Due milioni di italiani nell’economia circolare

Ronchi: c’è’ il rischio di un arretramento per effetto del coronavirus

Sono quasi due milioni, «177 volte i dipendenti dell’Ilva», i lavoratori impegnati in attività connesse alla bieconomia, che registra in Italia un fatturato di 312 miliardi, il 19,5% del Pil nazionale. In questo dato sono inclusi i settori della produzione primaria (agricoltura, silvicultura, pesca) e i settori industriali che utilizzano risorse biologiche, soprattutto l’industria alimentare, delle bevande e del tabacco.
Il dato sul peso della bieconomia è nella fotografia più generale dell’economia circolare che ha scattato la seconda edizione del Rapporto nazionale sull’economia circolare in Italia. A realizzare il documento è l Circular Economy Network (Cen), la rete promossa dalla Fondazione per lo sviluppo sostenibile, da quattordici aziende e associazioni di impresa e da Enea. Il Rapporto, che Il Sole 24 Ore anticipa, sarà presentato oggi in streaming dal presidente Cen, Edo Ronchi, e dal direttore del Dipartimento sostenibilità dei sistemi produttivi e territoriali dell’Enea, Roberto Morabito.
Da anni l’Italia è nei posti di testa delle classifiche europee sull’economia circolare. .«Siamo partiti con il piede giusto e ancora oggi l’Italia si conferma tra i Paesi con maggiore valore economico generato per unità di consumo di materia», dice Edo Ronchi. L’Italia – dice il Rapporto – di fatto utilizza al meglio le scarse risorse destinate all’avanzamento tecnologico e ha un buon indice di efficienza (per ogni chilo di risorsa consumata si generano 3,5 euro di Pil, contro una media europea di 2,24).
«Ma oggi – aggiunge Ronchi – registriamo segnali di un rallentamento, precedente anche alla crisi del coronavirus, mentre altri Paesi si sono messi a correre». Il riferimento va in particolare a Francia e Polonia.
«In Italia – continua Ronchi – gli occupati nell’economia circolare tra il 2008 e il 2017 sono diminuiti dell’1%. È un paradosso che, proprio ora che l’Europa ha varato il pacchetto di misure per lo sviluppo dell’economia circolare, il nostro Paese non riesca a far crescere questi numeri».

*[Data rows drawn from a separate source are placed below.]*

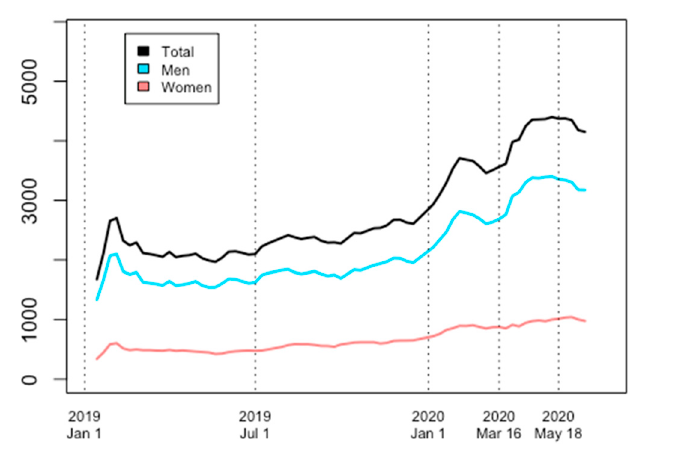
Figure 1. Number of individuals self-excluded for a one-month interval on every Monday, 1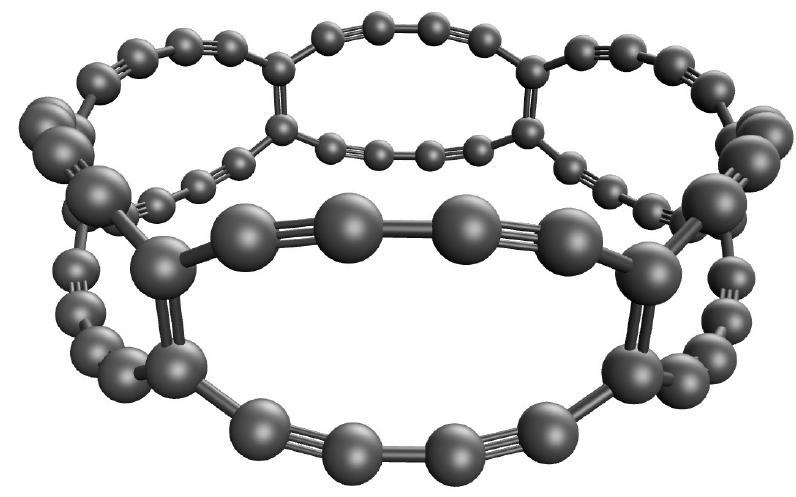
Figure 1. Geometry of C-Belt[6], containing 6 fused 12-membered carbon rings forming a closed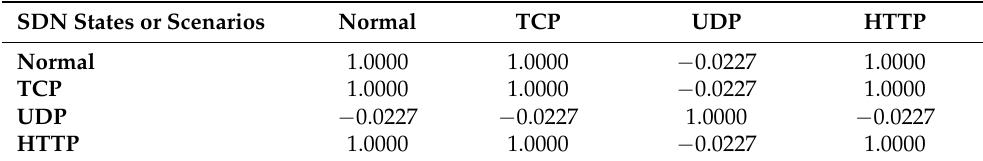
Table 9. Correlation matrix for J t when the SDN is operating normally and subjected to popular variants of DDoS flooding attacks.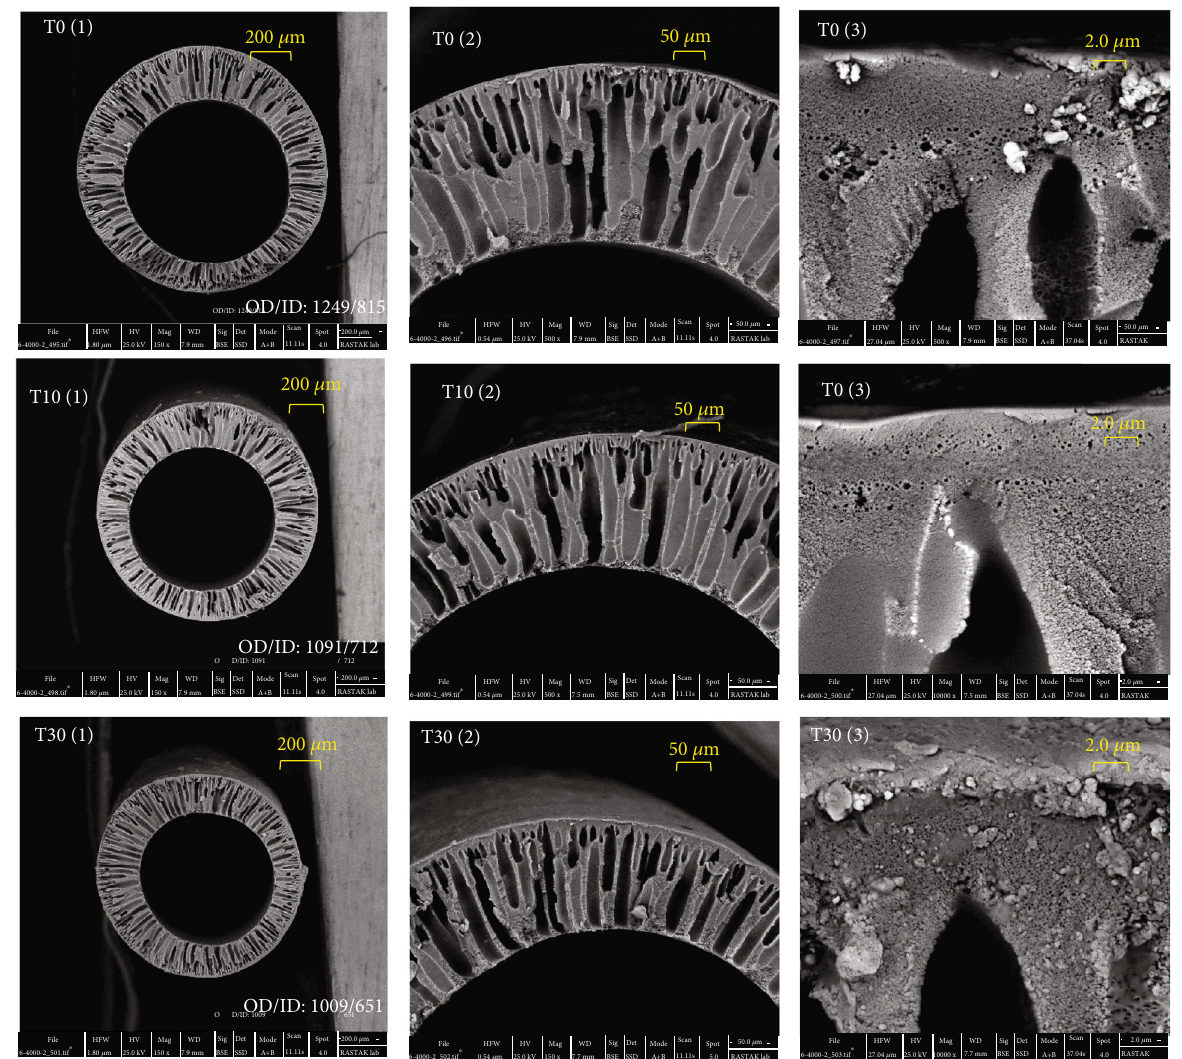
Figure 12: E ff ect of take-up speed on cross sectional morphologies of PAN hollow fi bers: (a) 150x magni fi cation; (b) 500x magni fi cation; (c) 10000x magni fi cation (T0: free fall; T10: 10% stretch; T20: 20%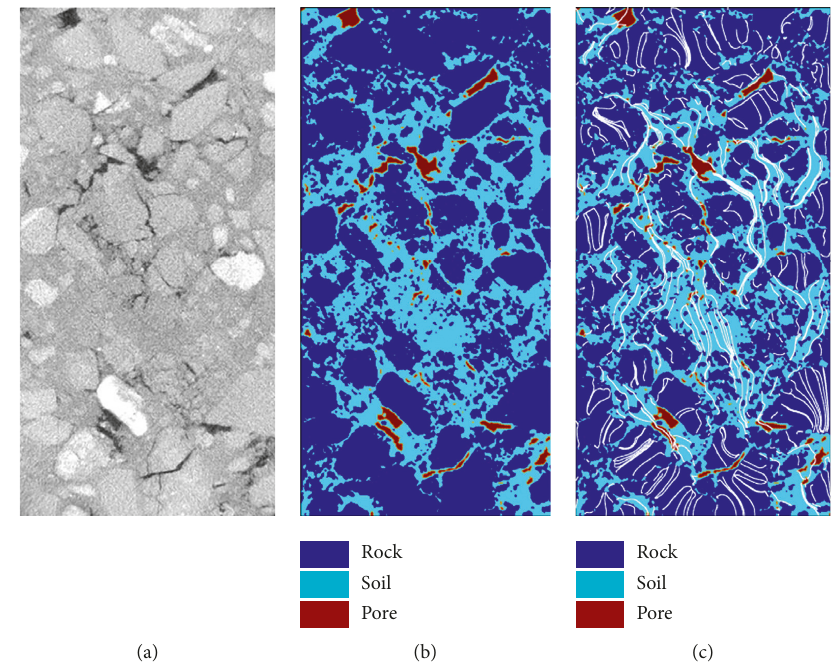
Figure 5: CT image cumulative greyscale value frequency statistics.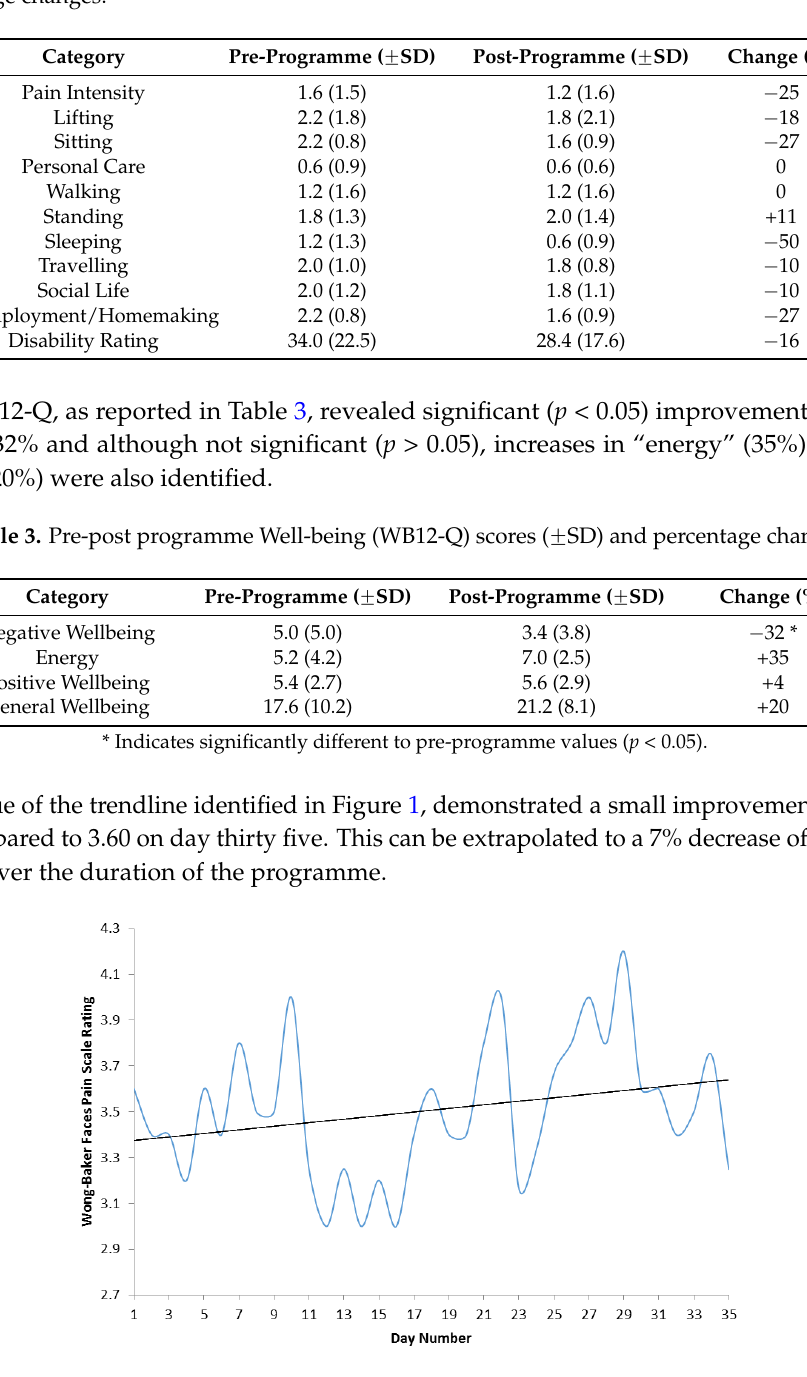
Figure 1. Mean Adapted Faces Pain Scale ratings from day one to day thirty five.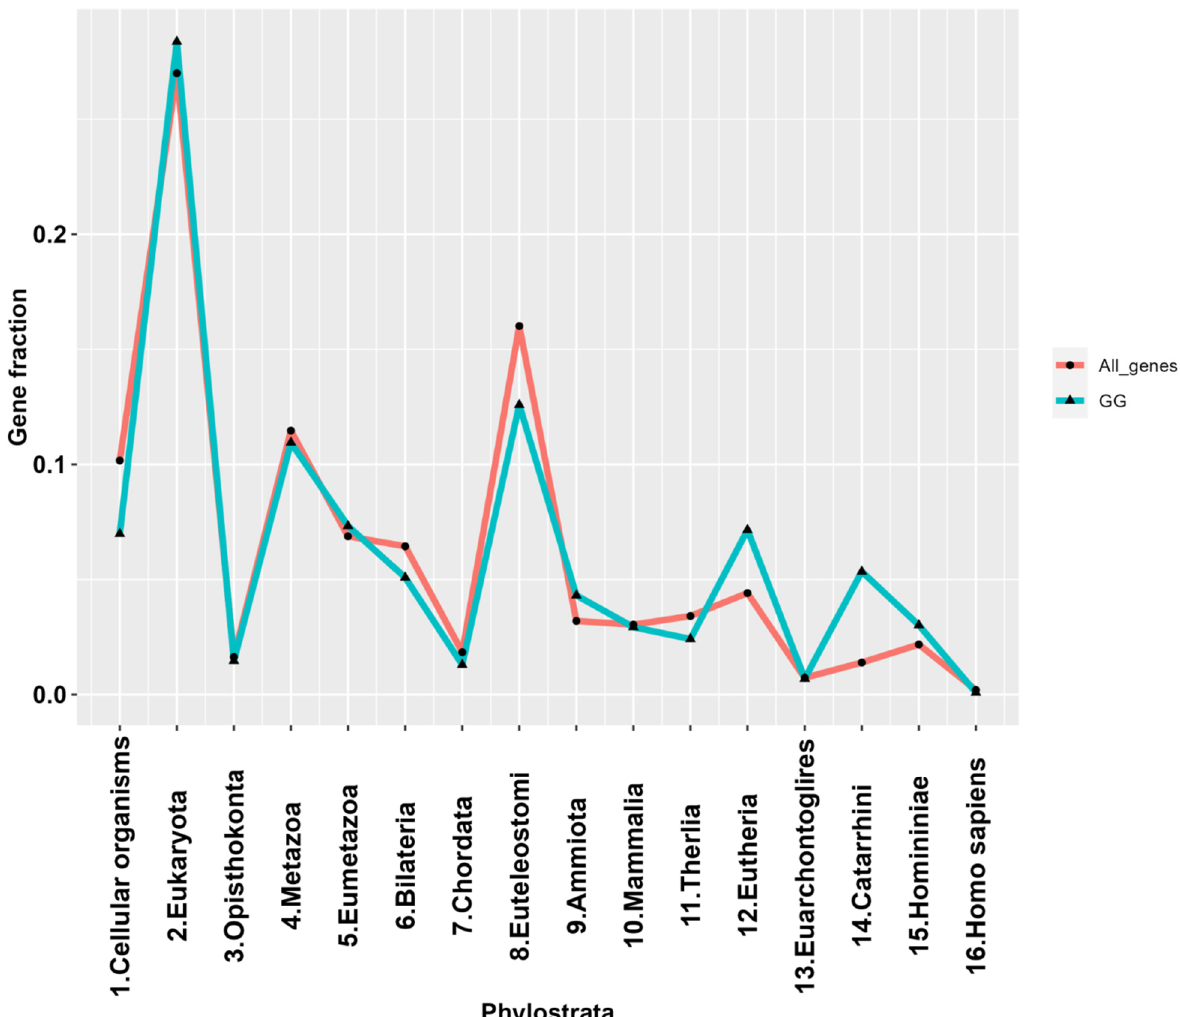
Figure 2. The phylostratigraphic distribution line plot of genes in the GG list (n = 1474), with all available genes serving as a reference.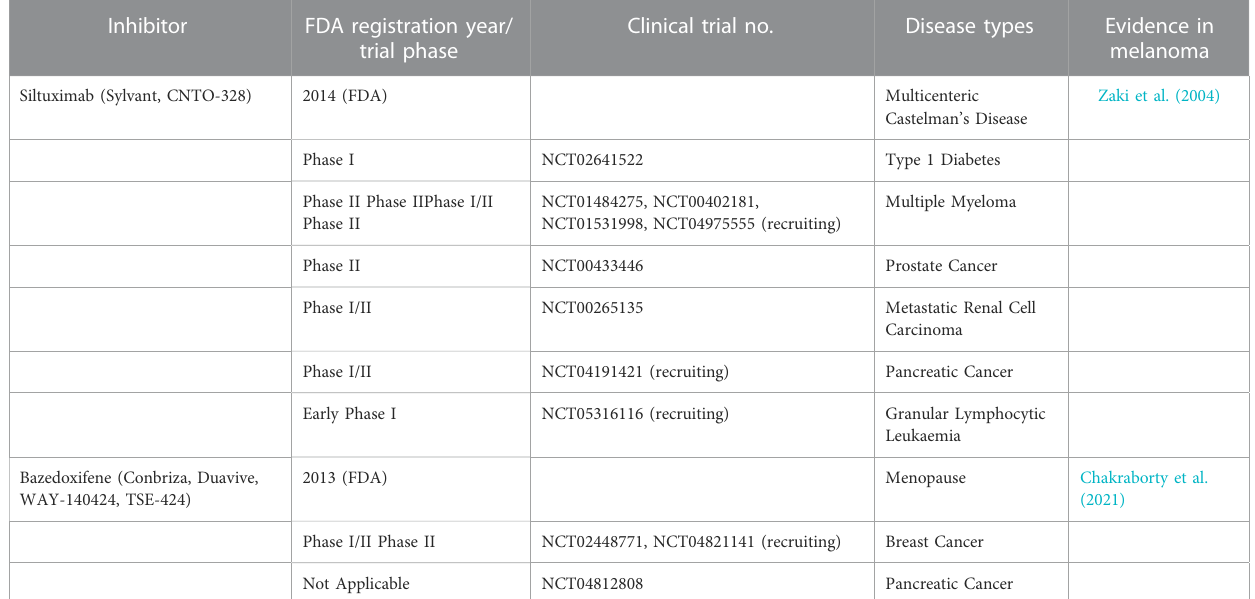
TABLE 4 IL-6 inhibitors.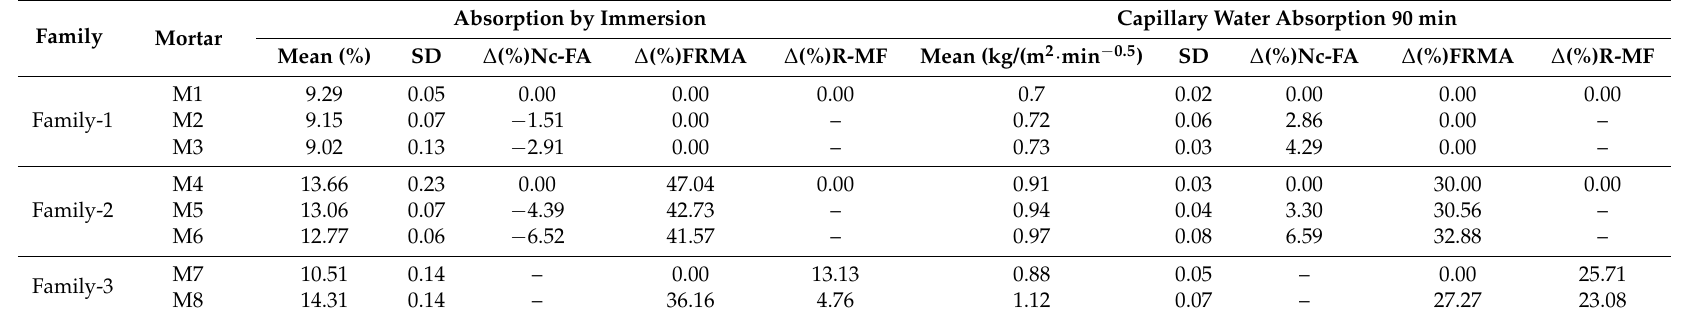
Table 11. Water absorption by immersion and capillary action of hardened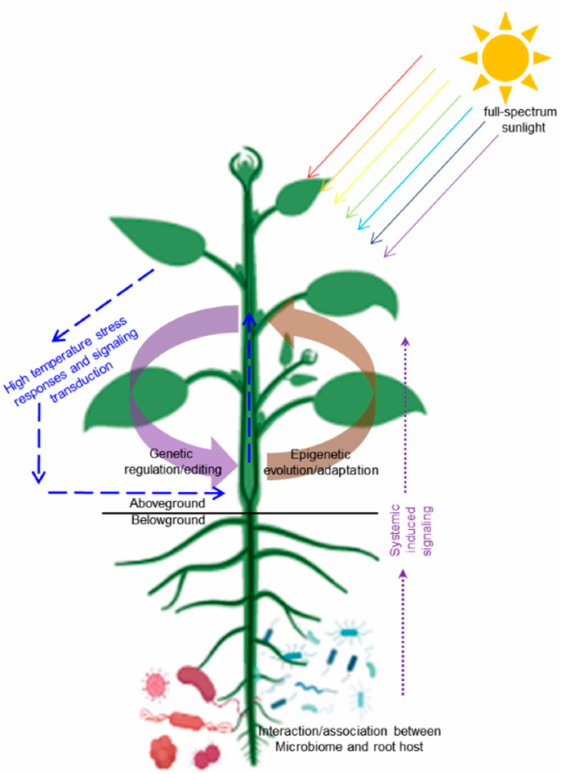
Figure 1. Schematic model showing that genetic and epigenetic dependent regulations/adaptations in molding the plasticity of vegetable plants responding to high temperature stress. The figure is created with bioRender.com with a few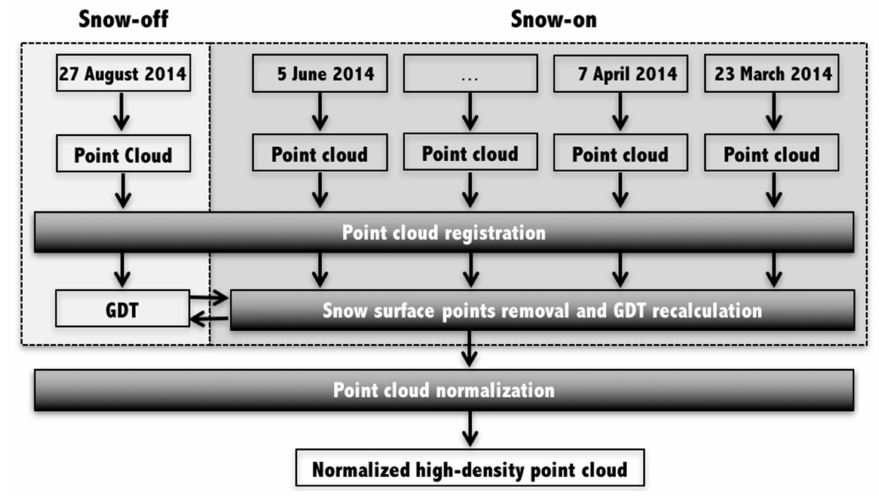
Figure 2. Method workflow to calculate the normalized high-density point cloud from multi-temporal low-resolution data. GDT stand for Ground Delaunay Triangulation. Method steps are represented by the gray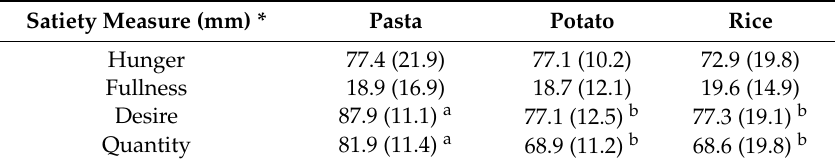
Table 2. Mean (SD) baseline satiety scores of 14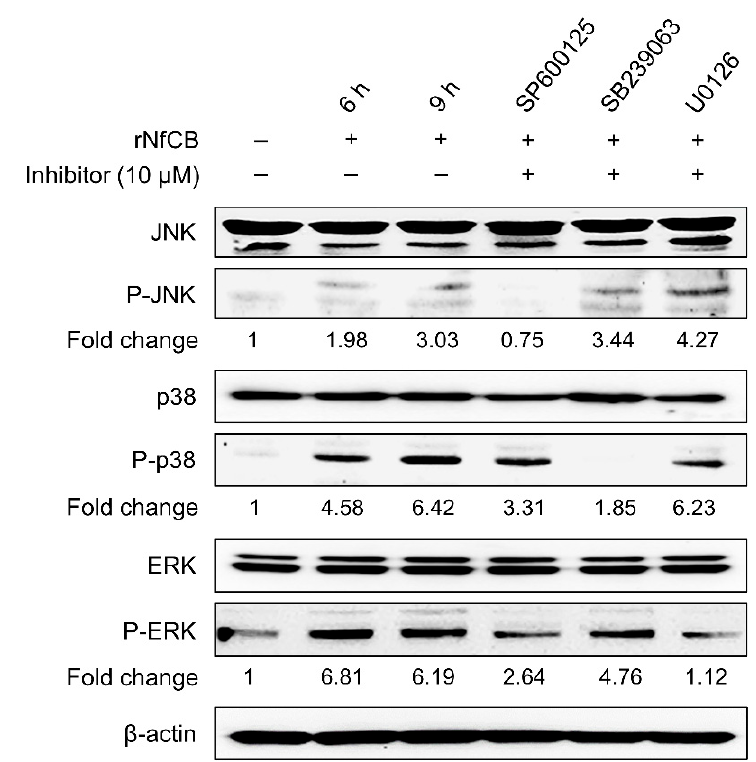
Figure 5. Phosphorylation levels of JNK, p38, and ERK in rNfCB-stimulated BV-2 microglial cells. To analyze phosphorylation levels of MAPKs, BV-2 microglial cells were pre-treated with JNK, p38, or ERK inhibitor, followed by treatment with rNfCB (100 µg/mL). Total proteins were extracted from the cells, and phosphorylation levels of JNK, p38, and ERK were analyzed via immunoblot using a specific antibody for each protein. The total JNK, p38, ERK, and β -actin were used as internal controls. Fold-change means relative density change compared to negative control without treatment with rNfCB and treatment with rNfCB and inhibitor.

Proprio mentre l’Europa vara un piano Green Deal che consentirà di investire mille miliardi, noi siamo in ritardo con la definizione di un piano complessivo, nonostante le risorse ingenti inserite nella legge di bilancio. Non mancano, d’altra parte, spezzoni di politiche positive che il Rapporto evidenzia, come la ridefinizione del piano Industria 4.0 con maggiore attenzione alla sostenibilità ambientale e «esplicitamente finalizzato a sostenere gli investimenti green».
Resta il fatto che la penalizzazione maggiore per l’Italia arriva – oltre che dal tema critico del consumo del suolo – proprio dalla scarsità degli investimenti, che si traduce in carenza di ecoinnovazione: siamo all’ultimo posto per brevetti. È lo sviluppo della strategia in ritardo, con criticità sul fronte normativo: «mancano ancora la Strategia nazionale e il Piano di azione per l’economia circolare, due strumenti che potrebbero servire al Paese anche per avviare un percorso di uscita dai danni economici e sociali prodotti dall’epidemia del coronavirus ancora in corso».
E anche sulla presentazione di oggi incombe l’effetto coronavirus .E proprio sull’impatto che la pandemia può avere sullo sviluppo dell’economia circolare, Ronchi ammette il rischio di un arretramento. «Soprattutto – dice vedo il rischio che si perda o si indebolisca la prospettiva strategica. In particolare, qualora le risorse dell’intervento pubblico dovessero essere destinate tutte all’emergenza sanitaria o al sostegno al reddito, anziché agli sforzi per mantenere la qualità delle produzioni».